By combining high-resolution remote sensing images, we generated a 30-m resolution, annual time-scale dataset of typical salt marsh vegetation in the YRD from 1986 to 2022 and discussed the hydrological driving factors of wetland landscape evolution. We identified that the YRD has experienced three stages of landscape pattern changes with 1997 and 2009 as turning points, including the rapid expansion stage, gradual decline stage, and bio-invasion stage. The proliferation of Spartina alterniflora in the YRD needs to be given sufficient attention, because it is approaching the Phragmites australis habitats and competing with it for resources, potentially affecting the development of the Phragmites australis ecosystem. Furthermore, in the most recent two decades, human impacts have encroached upon this natural wetland area intensively, with seawater intrusion also taking place at the same time, threatening the tidal flat area. Moreover, we found that the YRD wetland landscape tended to exhibit fragmentation and increasing shape complexity with the increase of runoff and cumulative runoff, resulting in a decrease in landscape aggregation, while sediment delivery and cumulative sediment delivery had a positive impact on wetland landscape connectivity.

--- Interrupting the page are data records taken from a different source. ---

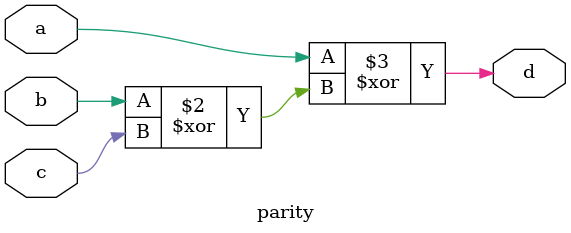
<source format=v>
module parity_test; reg a,b,c; wire d; parity aa(.d(d),.a(a),.b(b),.c(c)); initial begin #0 a=0;b =0; c=0; #10 a=1; b=0;c =0; #10 a=0; b=1; c =0; #10 a=0; b=0; c =1; #10 a=1; b=1; c =0; #10 a=0; b=1; c =1; #10 a=1; b=0; c =1;#10 a=1; b=1; c =1; end initial begin $display("ODD EVEN PARITY(Behavioural) -- Hem -- 2020503007\n"); $display("If\nOutput = 0 => Even\nOutput = 1 => Odd"); $monitor("\na=%b, b=%b, c=%b\nOutput = %b \t time = %2d",a,b,c,d,$time); end endmodule
module parity(d,a,b,c); input a,b,c; output d; reg d;
always@(a,b,c) begin d = a^(b^c); end endmodule
</source>
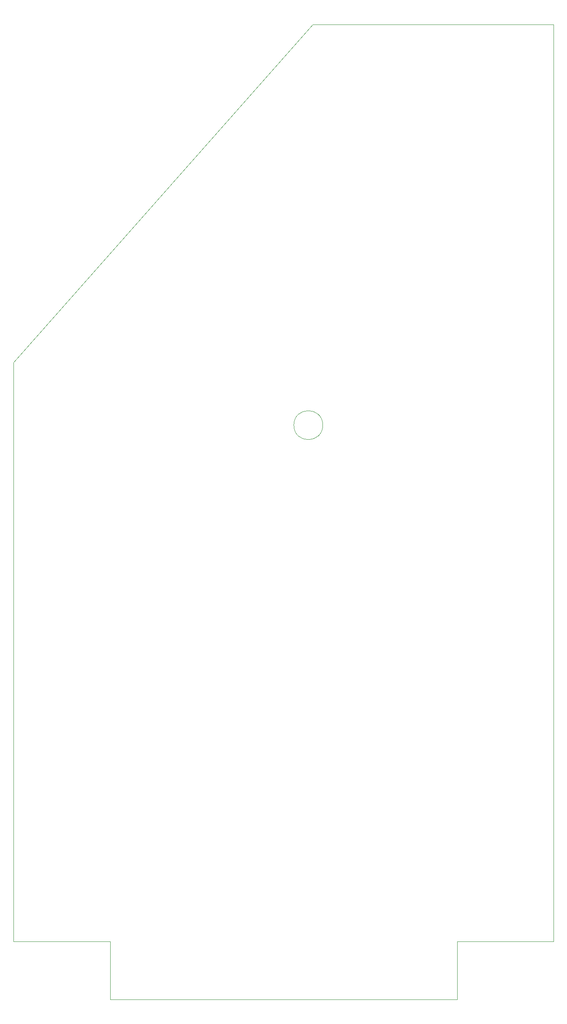
<source format=gbr>
%TF.GenerationSoftware,KiCad,Pcbnew,8.0.7-8.0.7-0~ubuntu22.04.1*%
%TF.CreationDate,2025-01-06T19:22:07+01:00*%
%TF.ProjectId,RIAA,52494141-2e6b-4696-9361-645f70636258,0.1*%
%TF.SameCoordinates,Original*%
%TF.FileFunction,Profile,NP*%
%FSLAX46Y46*%
G04 Gerber Fmt 4.6, Leading zero omitted, Abs format (unit mm)*
G04 Created by KiCad (PCBNEW 8.0.7-8.0.7-0~ubuntu22.04.1) date 2025-01-06 19:22:07*
%MOMM*%
%LPD*%
G01*
G04 APERTURE LIST*
%TA.AperFunction,Profile*%
%ADD10C,0.050000*%
%TD*%
G04 APERTURE END LIST*
D10*
X254412800Y-27356800D02*
X254406400Y-217352800D01*
X234406400Y-217352800D02*
X234406400Y-229352800D01*
X254406400Y-217352800D02*
X234406400Y-217352800D01*
X234406400Y-229352800D02*
X162407600Y-229343200D01*
X206525000Y-110348000D02*
G75*
G02*
X200525000Y-110348000I-3000000J0D01*
G01*
X200525000Y-110348000D02*
G75*
G02*
X206525000Y-110348000I3000000J0D01*
G01*
X162407600Y-229343200D02*
X162407600Y-217343200D01*
X204412800Y-27356800D02*
X254412800Y-27356800D01*
X142407600Y-217343200D02*
X142407600Y-97343200D01*
X162407600Y-217343200D02*
X142407600Y-217343200D01*
X142407600Y-97343200D02*
X204412800Y-27356800D01*
M02*

</source>
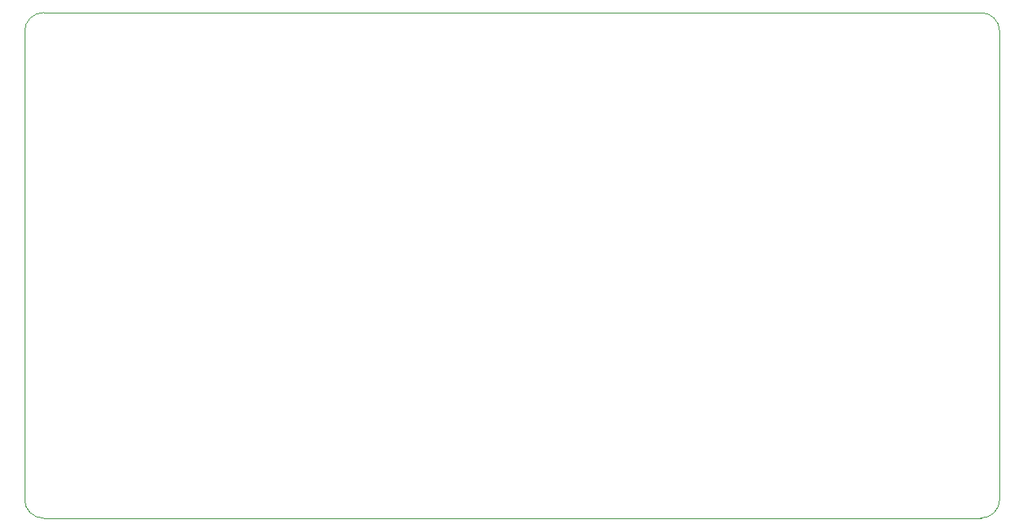
<source format=gbr>
%TF.GenerationSoftware,KiCad,Pcbnew,8.0.8*%
%TF.CreationDate,2025-02-21T18:26:29+02:00*%
%TF.ProjectId,iis22183,69697332-3231-4383-932e-6b696361645f,0*%
%TF.SameCoordinates,Original*%
%TF.FileFunction,Profile,NP*%
%FSLAX46Y46*%
G04 Gerber Fmt 4.6, Leading zero omitted, Abs format (unit mm)*
G04 Created by KiCad (PCBNEW 8.0.8) date 2025-02-21 18:26:29*
%MOMM*%
%LPD*%
G01*
G04 APERTURE LIST*
%TA.AperFunction,Profile*%
%ADD10C,0.050000*%
%TD*%
G04 APERTURE END LIST*
D10*
X99500000Y-125000000D02*
X99500000Y-75000000D01*
X99500000Y-75000000D02*
G75*
G02*
X101500000Y-73000000I2000000J0D01*
G01*
X101500000Y-127000000D02*
G75*
G02*
X99500000Y-125000000I0J2000000D01*
G01*
X203500000Y-125000000D02*
G75*
G02*
X201500000Y-127000000I-2000000J0D01*
G01*
X201500000Y-73000000D02*
G75*
G02*
X203500000Y-75000000I0J-2000000D01*
G01*
X203500000Y-75000000D02*
X203500000Y-125000000D01*
X201500000Y-127000000D02*
X101500000Y-127000000D01*
X101500000Y-73000000D02*
X201500000Y-73000000D01*
M02*

</source>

To prevent the degradation of tidal flat and Phragmites australis areas, measures such as regulating sediment delivery and runoff from upstream regions and implementing ecological replenishment should be taken. To control the extensive proliferation of Spartina alterniflora, intervention measures can be implemented during the seedling stage. These findings extended the theoretical basis of landscape regime shift for the conservation, management, and sustainable development of the YRD wetland. Further exploring the relative influences of natural factors (such as climate change, sea-level rise, and seawater intrusion) and human factors (such as water conservancy projects, dam construction, expansion of cultivated land, and aquaculture) on the changes in salt marsh vegetation of estuarine wetlands is recommended in future research.